**Collected data**
- - -

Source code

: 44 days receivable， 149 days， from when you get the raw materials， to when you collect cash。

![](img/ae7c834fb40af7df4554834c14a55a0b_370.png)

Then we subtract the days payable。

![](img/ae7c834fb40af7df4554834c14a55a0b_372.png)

- - -

**Activity**
Nothing should be changed: write out all of the data as is.

**Exercise response**
Source code

: 44 days receivable， 149 days， from when you get the raw materials， to when you collect cash。

![](img/ae7c834fb40af7df4554834c14a55a0b_370.png)

Then we subtract the days payable。

![](img/ae7c834fb40af7df4554834c14a55a0b_372.png)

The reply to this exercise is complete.